Additional Context: Committee Operations

  • Audit Committee: Oversees accounting, financial reporting integrity, internal controls, compliance, and auditor independence; Bennett serves as Chair and “audit committee financial expert.”
  • Nominating & Compensation Committee: Oversees executive/director compensation, performance evaluations, succession, stock/incentive plan administration, board composition, and board effectiveness; chaired by Yingwen Zhang; Bennett is a member.

Related Party Transactions

  • No Bennett-related related-party transactions disclosed; company-level RPTs involve loans from the CEO, not Bennett.
  • Compensation Committee members (including Bennett) had no material transaction interests >$120,000 during FY 2024.

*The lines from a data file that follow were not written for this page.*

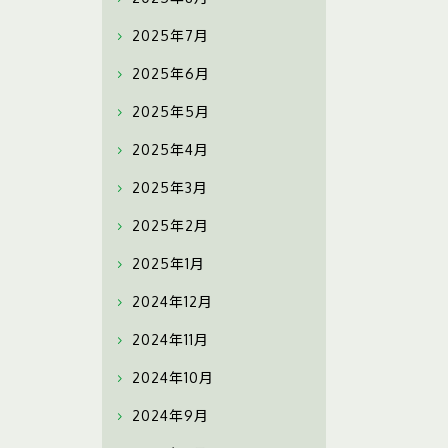
2025年7月
2025年6月
2025年5月
2025年4月
2025年3月
2025年2月
2025年1月
2024年12月
2024年11月
2024年10月
2024年9月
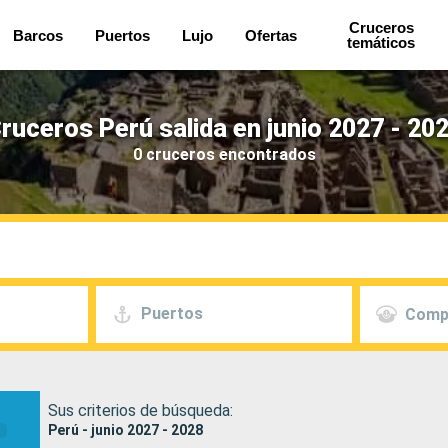
Cruceros
Barcos
Puertos
Lujo
Ofertas
temáticos
ruceros Perú salida en junio 2027 - 20
0 cruceros encontrados
Puertos
Comp
Sus criterios de búsqueda:
Perú - junio 2027 - 2028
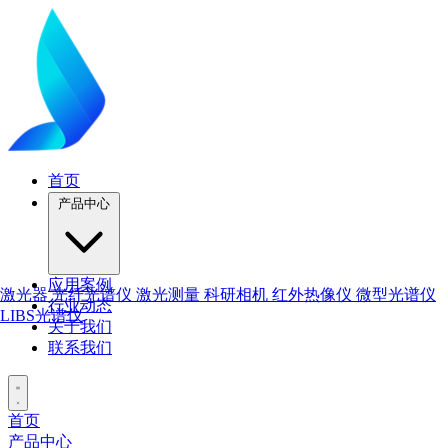
首页
产品中心
应用案例
激光器
光纤光谱仪
激光测量
科研相机
红外热像仪
微型光谱仪
行业动态
LIBS光谱仪
关于我们
联系我们
首页
产品中心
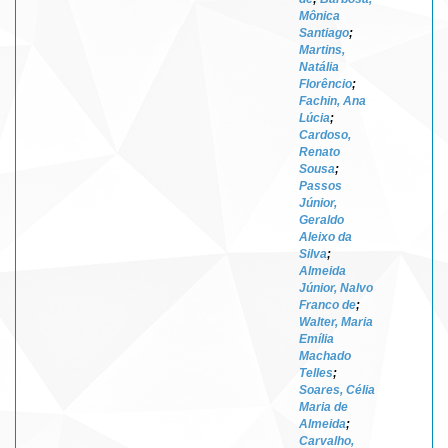
Mônica
Santiago
;
Martins,
Natália
Florêncio
;
Fachin, Ana
Lúcia
;
Cardoso,
Renato
Sousa
;
Passos
Júnior,
Geraldo
Aleixo da
Silva
;
Almeida
Júnior, Nalvo
Franco de
;
Walter, Maria
Emília
Machado
Telles
;
Soares, Célia
Maria de
Almeida
;
Carvalho,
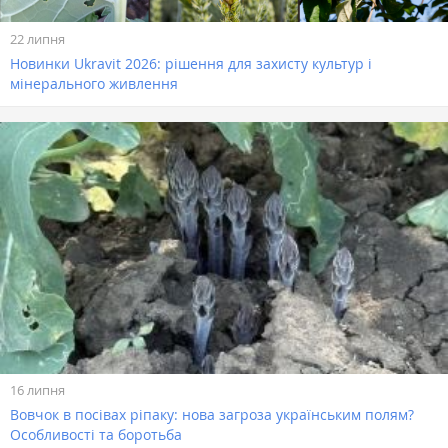
22 липня
Новинки Ukravit 2026: рішення для захисту культур і
мінерального живлення
16 липня
Вовчок в посівах ріпаку: нова загроза українським полям?
Особливості та боротьба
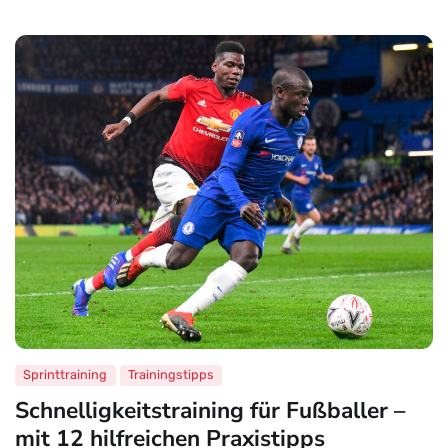
Sprinttraining
Trainingstipps
Schnelligkeitstraining für Fußballer –
mit 12 hilfreichen Praxistipps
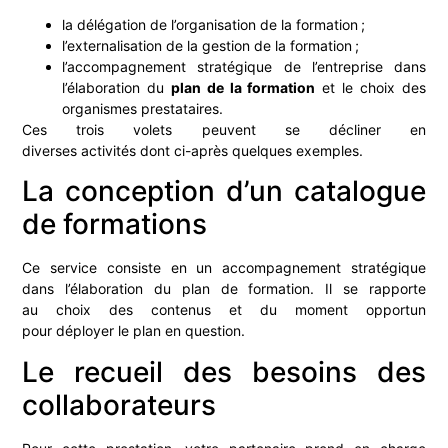
la délégation de l’organisation de la formation ;
l’externalisation de la gestion de la formation ;
l’accompagnement stratégique de l’entreprise dans
l’élaboration du
plan de la formation
et le choix des
organismes prestataires.
Ces trois volets peuvent se décliner en
diverses activités dont ci-après quelques exemples.
La conception d’un catalogue
de formations
Ce service consiste en un accompagnement stratégique
dans l’élaboration du plan de formation. Il se rapporte
au choix des contenus et du moment opportun
pour déployer le plan en question.
Le recueil des besoins des
collaborateurs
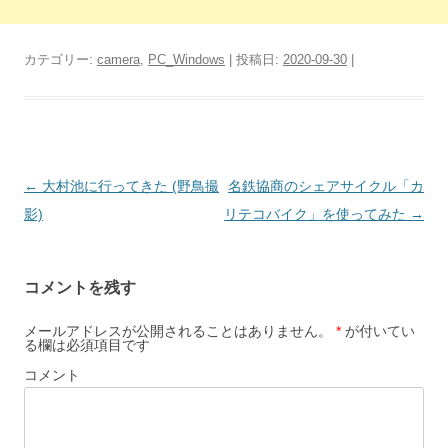
カテゴリー:
camera
,
PC_Windows
| 投稿日:
2020-09-30
|
投
←
大村池に行ってきた (野鳥撮
名鉄協商のシェアサイクル「カ
稿
影)
リテコバイク」を使ってみた
→
ナ
ビ
コメントを残す
ゲ
ー
メールアドレスが公開されることはありません。
*
が付いてい
る欄は必須項目です
シ
コメント
ョ
ン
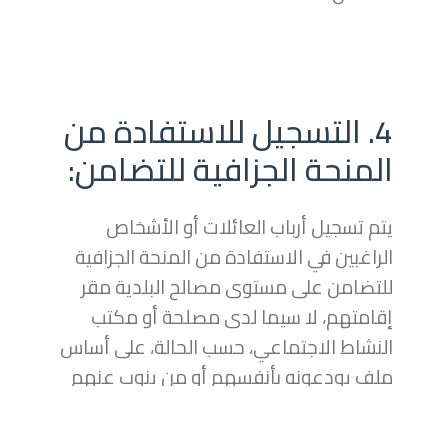
4. التسجيل للاستفادة من
المنحة الجزافية للتضامن:
يتم تسجيل أرباب العائلات أو الأشخاص
الراغبين في الاستفادة من المنحة الجزافية
للتضامن على مستوى مصالح البلدية مقر
إقامتهم، لا سيما لدى مصلحة أو مكتب
النشاط الاجتماعي، حسب الحالة، على أساس
ملف يودعونه بأنفسهم أو من ينوب عنهم
قانونًا، مقابل تسليم وصل إيداع.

Employment & Contract Terms (Director Engagement)

  • Renewed one-year engagement letter (Dec 23, 2024): $16,000 cash, payable quarterly, plus warrant right for 5,000 shares at $0.19 strike; no warrant issuance to Bennett as of proxy date.

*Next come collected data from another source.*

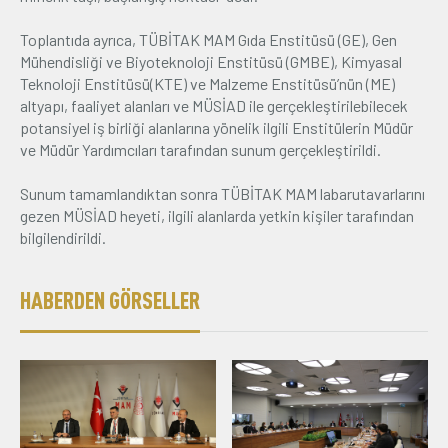
Toplantıda ayrıca, TÜBİTAK MAM Gıda Enstitüsü (GE), Gen
Mühendisliği ve Biyoteknoloji Enstitüsü (GMBE), Kimyasal
Teknoloji Enstitüsü(KTE) ve Malzeme Enstitüsü’nün (ME)
altyapı, faaliyet alanları ve MÜSİAD ile gerçekleştirilebilecek
potansiyel iş birliği alanlarına yönelik ilgili Enstitülerin Müdür
ve Müdür Yardımcıları tarafından sunum gerçekleştirildi.
Sunum tamamlandıktan sonra TÜBİTAK MAM labarutavarlarını
gezen MÜSİAD heyeti, ilgili alanlarda yetkin kişiler tarafından
bilgilendirildi.
HABERDEN GÖRSELLER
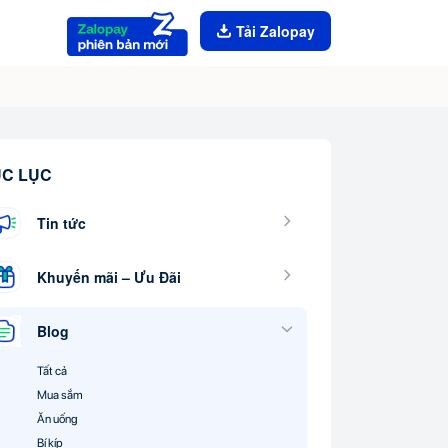
Tải Zalopay
C LỤC
Tin tức
Khuyến mãi – Ưu Đãi
Blog
Tất cả
Mua sắm
Ăn uống
Bí kíp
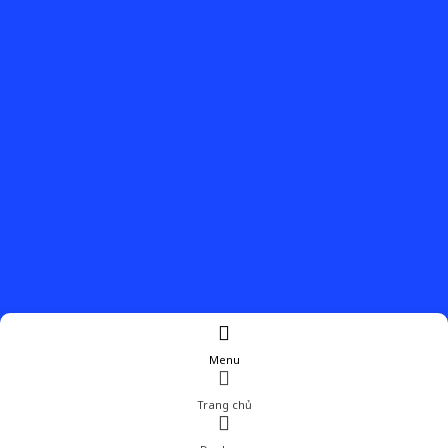
Menu
Trang chủ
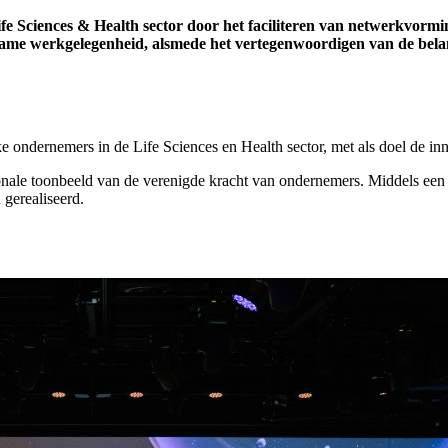
fe Sciences & Health sector door het faciliteren van netwerkvormi
uurzame werkgelegenheid, alsmede het vertegenwoordigen van de bel
ondernemers in de Life Sciences en Health sector, met als doel de inn
gionale toonbeeld van de verenigde kracht van ondernemers. Middels een
gerealiseerd.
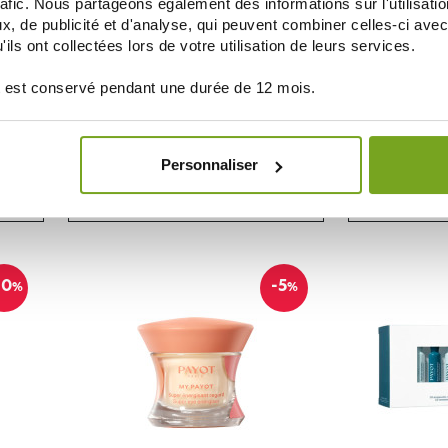
rafic. Nous partageons également des informations sur l'utilisati
, de publicité et d'analyse, qui peuvent combiner celles-ci avec
ils ont collectées lors de votre utilisation de leurs services.
 est conservé pendant une durée de 12 mois.
PAYOT
SAGE
PAYOT RITUEL DOUCEUR GRANITE
PAYOT RIT
EXFOLIANT CORPS 200ML
HA
22,94 €
Personnaliser
26,99 €
26,99 
ДОБАВИТЬ В КОРЗИНУ
ДОБАВ
10
-5
%
%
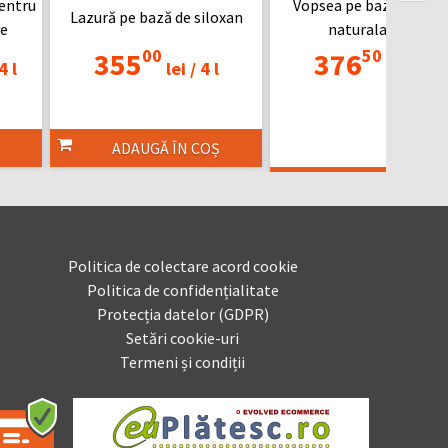
entru
Vopsea pe baza de argi
Lazură pe bază de siloxan
ve
naturala și var
00
50
355
376
4 l
lei /
4 l
lei /
5 l
ADAUGĂ ÎN COȘ
ADAUGĂ ÎN COȘ
Politica de colectare acord cookie
Politica de confidențialitate
Protecția datelor (GDPR)
Setări cookie-uri
Termeni și condiții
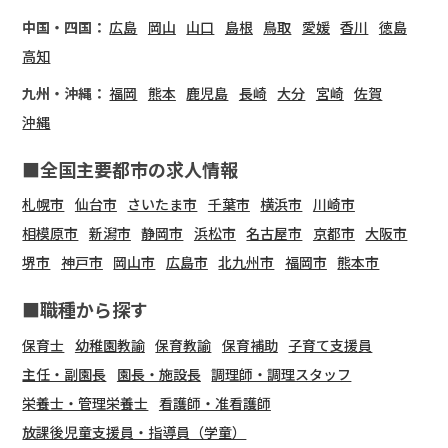
中国・四国：
広島
岡山
山口
島根
鳥取
愛媛
香川
徳島
高知
九州・沖縄：
福岡
熊本
鹿児島
長崎
大分
宮崎
佐賀
沖縄
■全国主要都市の求人情報
札幌市
仙台市
さいたま市
千葉市
横浜市
川崎市
相模原市
新潟市
静岡市
浜松市
名古屋市
京都市
大阪市
堺市
神戸市
岡山市
広島市
北九州市
福岡市
熊本市
■職種から探す
保育士
幼稚園教諭
保育教諭
保育補助
子育て支援員
主任・副園長
園長・施設長
調理師・調理スタッフ
栄養士・管理栄養士
看護師・准看護師
放課後児童支援員・指導員（学童）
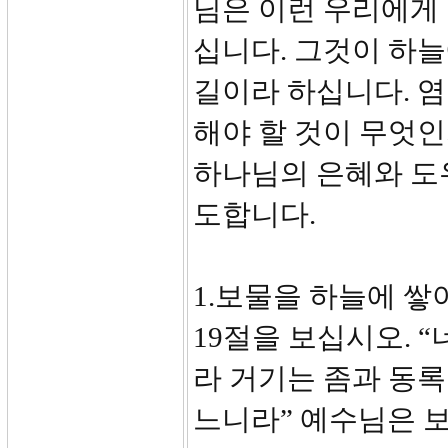
님은 이런 우리에게 
십니다. 그것이 하늘
길이라 하십니다. 염
해야 할 것이 무엇인
하나님의 은혜와 도
도합니다.
1.보물을 하늘에 쌓아 
19절을 보십시오. 
라 거기는 좀과 동
느니라” 예수님은 보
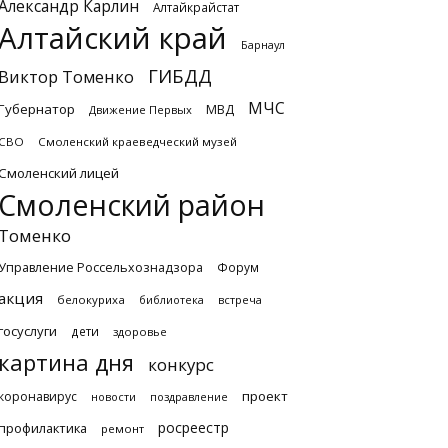
Александр Карлин
Алтайкрайстат
Алтайский край
Барнаул
ГИБДД
Виктор Томенко
МЧС
Губернатор
МВД
Движение Первых
СВО
Смоленский краеведческий музей
Смоленский лицей
Смоленский район
Томенко
Управление Россельхознадзора
Форум
акция
белокуриха
библиотека
встреча
госуслуги
дети
здоровье
картина дня
конкурс
проект
коронавирус
новости
поздравление
росреестр
профилактика
ремонт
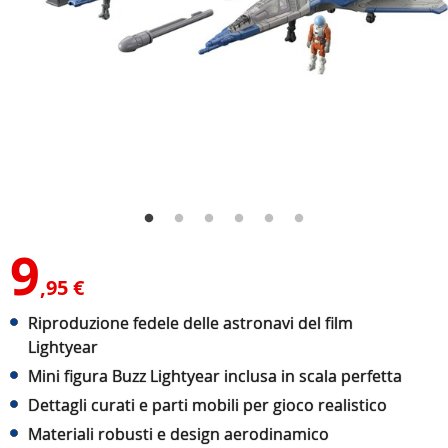
9
,95 €
Riproduzione fedele delle astronavi del film
Lightyear
Mini figura Buzz Lightyear inclusa in scala perfetta
Dettagli curati e parti mobili per gioco realistico
Materiali robusti e design aerodinamico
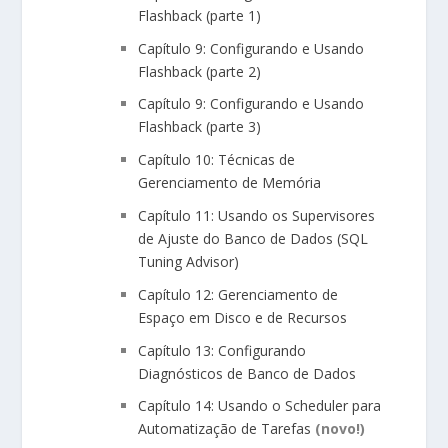
Flashback (parte 1)
Capítulo 9: Configurando e Usando
Flashback (parte 2)
Capítulo 9: Configurando e Usando
Flashback (parte 3)
Capítulo 10: Técnicas de
Gerenciamento de Memória
Capítulo 11: Usando os Supervisores
de Ajuste do Banco de Dados (SQL
Tuning Advisor)
Capítulo 12: Gerenciamento de
Espaço em Disco e de Recursos
Capítulo 13: Configurando
Diagnósticos de Banco de Dados
Capítulo 14: Usando o Scheduler para
Automatização de Tarefas
(novo!)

Appendices: Shareholder Actions

  • FY2025 proxy proposals include election of independent directors (including Bennett), reverse split authorization up to 1:20, and increasing Plan share reserve to 569,600; board recommends “FOR” all proposals.

Disclosure gaps: No per-director attendance rates; no director stock ownership guidelines; no clawback policy disclosure specific to directors; no evidence of independent compensation consultant use. Where not disclosed, items are omitted per instruction.